#### [DESCRIPTION OF THE TASK]
Repeat the listing word for word, but skip any pictures.
○ ○ ○ ○ ○ ○ ○
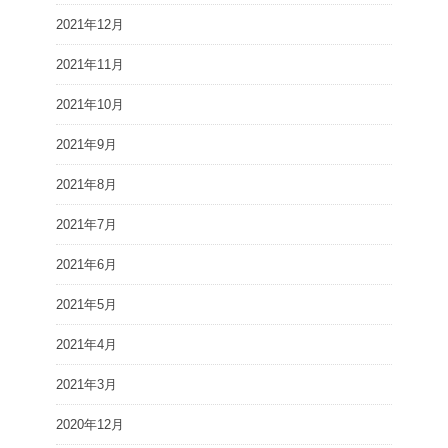
2021年12月
2021年11月
2021年10月
2021年9月
2021年8月
2021年7月
2021年6月
2021年5月
2021年4月
2021年3月
2020年12月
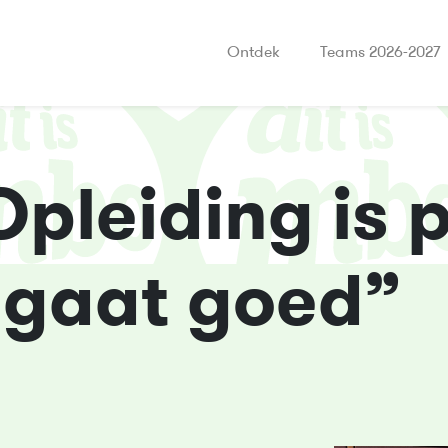
Ontdek
Teams 2026-2027
pleiding is p
 gaat goed”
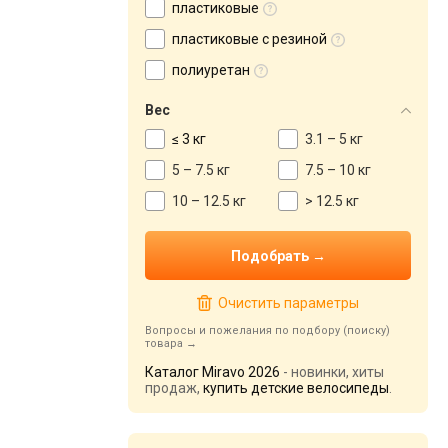
пластиковые
пластиковые с резиной
полиуретан
Вес
≤ 3 кг
3.1 – 5 кг
5 – 7.5 кг
7.5 – 10 кг
10 – 12.5 кг
> 12.5 кг
Очистить параметры
Вопросы и пожелания по подбору (поиску)
товара
Каталог Miravo 2026
- новинки, хиты
продаж,
купить детские велосипеды
.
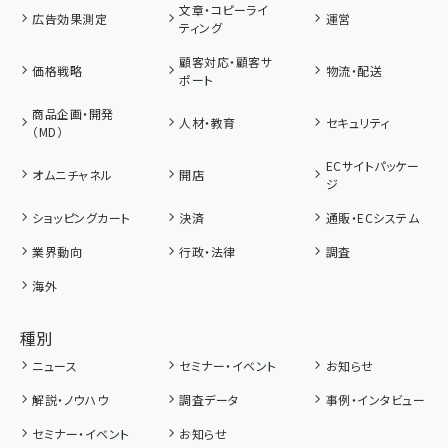
文章・コピーライ
広告効果測定
運営
ティング
顧客対応・顧客サ
価格戦略
物流・配送
ポート
商品企画・開発
人材・教育
セキュリティ
（MD）
ECサイトパッケー
オムニチャネル
開店
ジ
ショッピングカート
決済
通販・ECシステム
業界動向
行政・法律
調査
海外
種別
ニュース
セミナー・イベント
お知らせ
解説・ノウハウ
調査データ
事例・インタビュー
セミナー・イベント
お知らせ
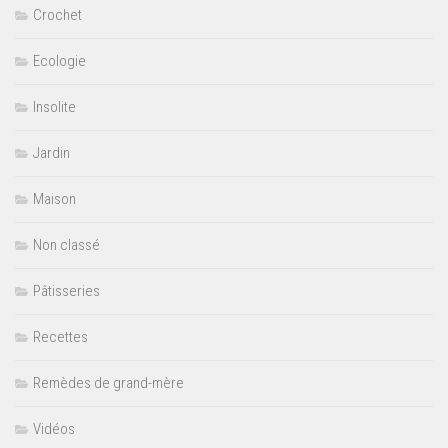
Crochet
Ecologie
Insolite
Jardin
Maison
Non classé
Pâtisseries
Recettes
Remèdes de grand-mère
Vidéos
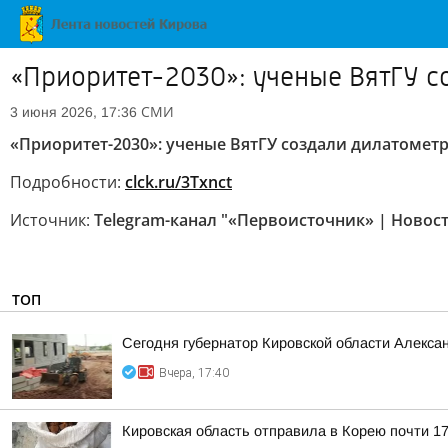
«Приоритет-2030»: ученые ВятГУ с
СМИ
3 июня 2026, 17:36
«Приоритет-2030»: ученые ВятГУ создали дилатомет
Подробности:
clck.ru/3Txnct
Источник:
Telegram-канал "«Первоисточник» | Новос
ТОП
Сегодня губернатор Кировской области Алекса
Вчера, 17:40
Кировская область отправила в Корею почти 17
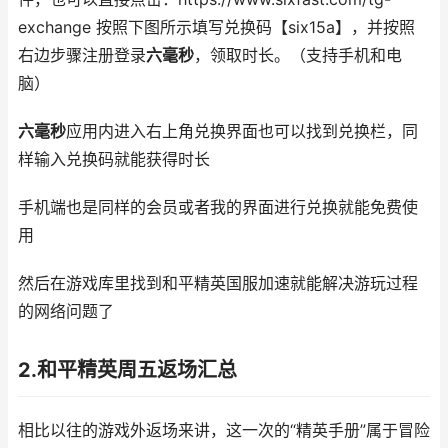
exchange 按照下图所示填写兑换码【six15a】，并按照
右边步骤注册登录
六毫秒
，领取时长。（支持手机和电
脑）
六毫秒
应用内进入右上角兑换界面也可以找到兑换栏，同
样输入兑换码就能获得时长
手机端也是同样的会员或者我的界面进行兑换就能免费使
用
然后在游戏库里找到和平精英国服加速就能解决游玩过程
的网络问题了
2.和平精英周五返场汇总
相比以往的游戏外返场来讲，这一次的“精英手册”属于冒险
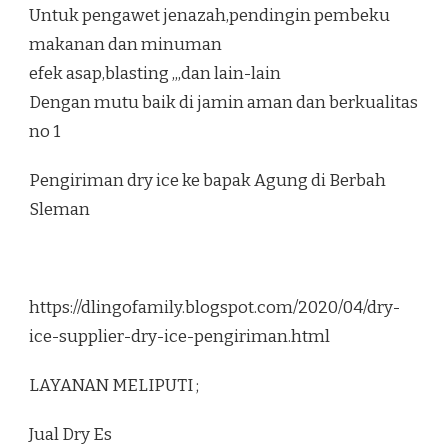
Untuk pengawet jenazah,pendingin pembeku
makanan dan minuman
efek asap,blasting ,,,dan lain-lain
Dengan mutu baik di jamin aman dan berkualitas
no 1
Pengiriman dry ice ke bapak Agung di Berbah
Sleman
https://dlingofamily.blogspot.com/2020/04/dry-
ice-supplier-dry-ice-pengiriman.html
LAYANAN MELIPUTI ;
Jual Dry Es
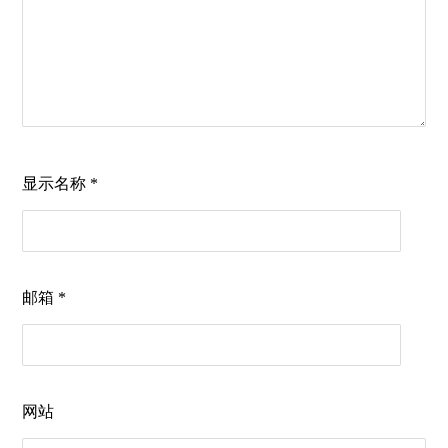
显示名称
*
邮箱
*
网站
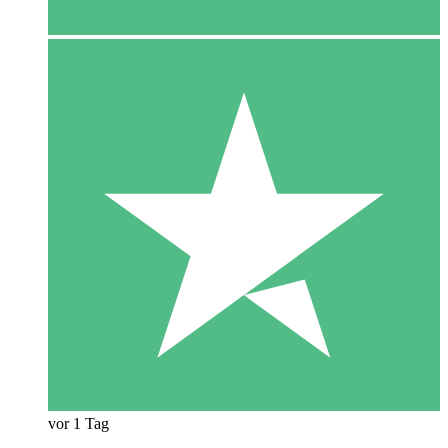
vor 1 Tag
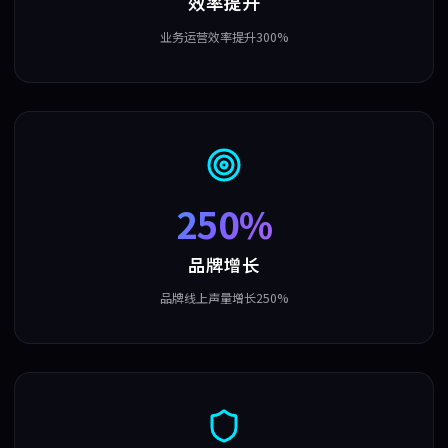
效率提升
业务运营效率提升300%
250%
品牌增长
品牌线上声量增长250%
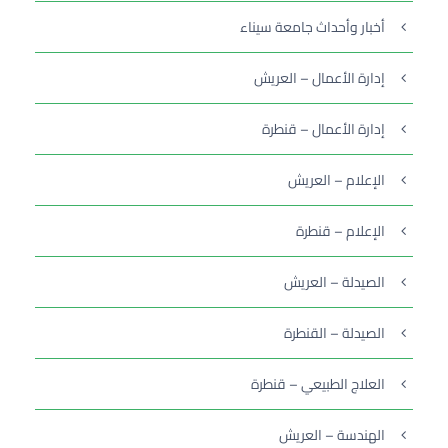
أخبار وأحداث جامعة سيناء
إدارة الأعمال – العريش
إدارة الأعمال – قنطرة
الإعلام – العريش
الإعلام – قنطرة
الصيدلة – العريش
الصيدلة – القنطرة
العلاج الطبيعي – قنطرة
الهندسة – العريش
○ ○ ○ ○ ○ ○ ○
#### [SOLUTION FOR THIS PROBLEM]
2021年12月
2021年11月
2021年10月
2021年9月
2021年8月
2021年7月
2021年6月
2021年5月
2021年4月
2021年3月
2020年12月
Ontdek
Teams 2026-2027
pleiding is p
 gaat goed”
пластиковые
пластиковые с резиной
полиуретан
Вес
≤ 3 кг
3.1 – 5 кг
5 – 7.5 кг
7.5 – 10 кг
10 – 12.5 кг
> 12.5 кг
Очистить параметры
Вопросы и пожелания по подбору (поиску)
товара
Каталог Miravo 2026
- новинки, хиты
продаж,
купить детские велосипеды
.
文章・コピーライ
広告効果測定
運営
ティング
顧客対応・顧客サ
価格戦略
物流・配送
ポート
商品企画・開発
人材・教育
セキュリティ
（MD）
ECサイトパッケー
オムニチャネル
開店
ジ
ショッピングカート
決済
通販・ECシステム
業界動向
行政・法律
調査
海外
種別
ニュース
セミナー・イベント
お知らせ
解説・ノウハウ
調査データ
事例・インタビュー
セミナー・イベント
お知らせ
Crochet
Ecologie
Insolite
Jardin
Maison
Non classé
Pâtisseries
Recettes
Remèdes de grand-mère
Vidéos
«Приоритет-2030»: ученые ВятГУ с
СМИ
3 июня 2026, 17:36
«Приоритет-2030»: ученые ВятГУ создали дилатомет
Подробности:
clck.ru/3Txnct
Источник:
Telegram-канал "«Первоисточник» | Новос
ТОП
Сегодня губернатор Кировской области Алекса
Вчера, 17:40
Кировская область отправила в Корею почти 17
exchange 按照下图所示填写兑换码【six15a】，并按照
右边步骤注册登录
六毫秒
，领取时长。（支持手机和电
脑）
六毫秒
应用内进入右上角兑换界面也可以找到兑换栏，同
样输入兑换码就能获得时长
手机端也是同样的会员或者我的界面进行兑换就能免费使
用
然后在游戏库里找到和平精英国服加速就能解决游玩过程
的网络问题了
2.和平精英周五返场汇总
相比以往的游戏外返场来讲，这一次的“精英手册”属于冒险
Untuk pengawet jenazah,pendingin pembeku
makanan dan minuman
efek asap,blasting ,,,dan lain-lain
Dengan mutu baik di jamin aman dan berkualitas
no 1
Pengiriman dry ice ke bapak Agung di Berbah
Sleman
https://dlingofamily.blogspot.com/2020/04/dry-
ice-supplier-dry-ice-pengiriman.html
LAYANAN MELIPUTI ;
Jual Dry Es
显示名称
*
邮箱
*
网站
vor 1 Tag
效率提升
业务运营效率提升300%
250%
品牌增长
品牌线上声量增长250%
أخبار وأحداث جامعة سيناء
إدارة الأعمال – العريش
إدارة الأعمال – قنطرة
الإعلام – العريش
الإعلام – قنطرة
الصيدلة – العريش
الصيدلة – القنطرة
العلاج الطبيعي – قنطرة
الهندسة – العريش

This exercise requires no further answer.